#### [DATASET SECTION]
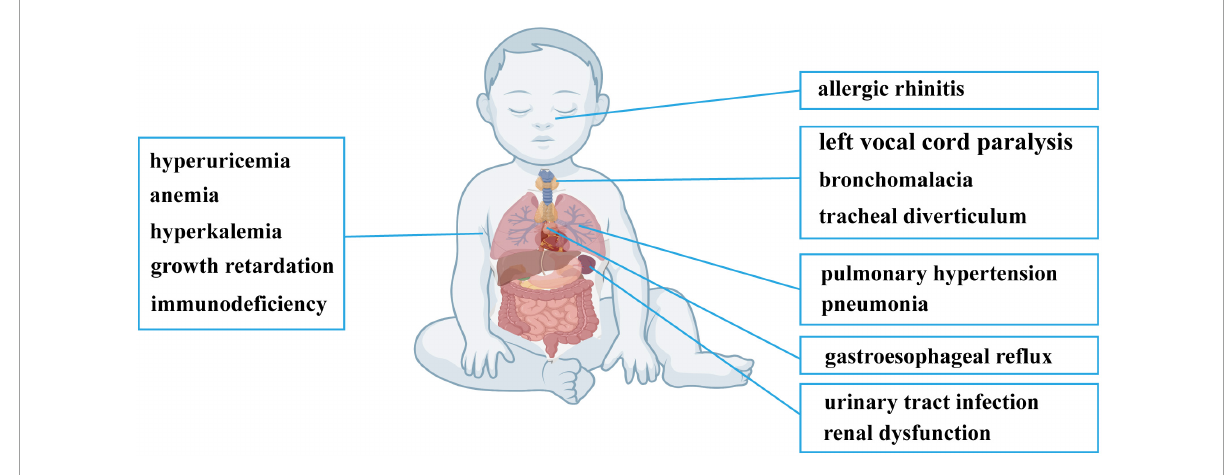
FIGURE1 Clinical findings of the patient with HUPRA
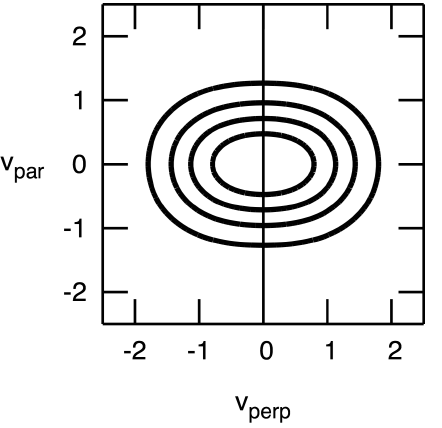
Fig. 2. Apparent temperature anisotropy in dependence on the nor- malized amplitude b of a wave with ω = 2 π/T . The evaluation of the anisotropy according to Eq. (21) is shown for different values of the plasma beta.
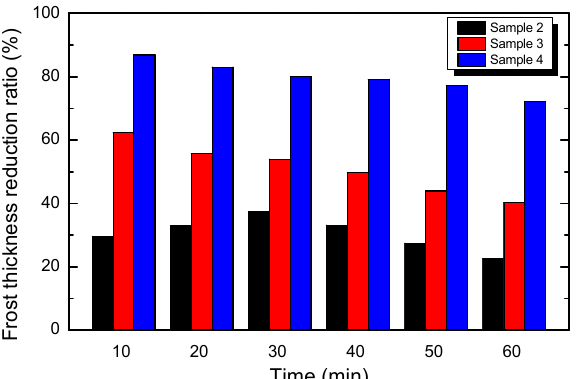
Figure 4. The frost thickness reduction ratio of Sample 2, Sample 3, and Sample 4 at T s = − 15 °C, T a = 5 °C, and φ = 60%.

#### [TRY IT]
Output the material word for word, and keep the pictures out.

#### [SOLUTION TO THIS PROBLEM]
FIGURE1 Clinical findings of the patient with HUPRA
Fig. 2. Apparent temperature anisotropy in dependence on the nor- malized amplitude b of a wave with ω = 2 π/T . The evaluation of the anisotropy according to Eq. (21) is shown for different values of the plasma beta.
Figure 4. The frost thickness reduction ratio of Sample 2, Sample 3, and Sample 4 at T s = − 15 °C, T a = 5 °C, and φ = 60%.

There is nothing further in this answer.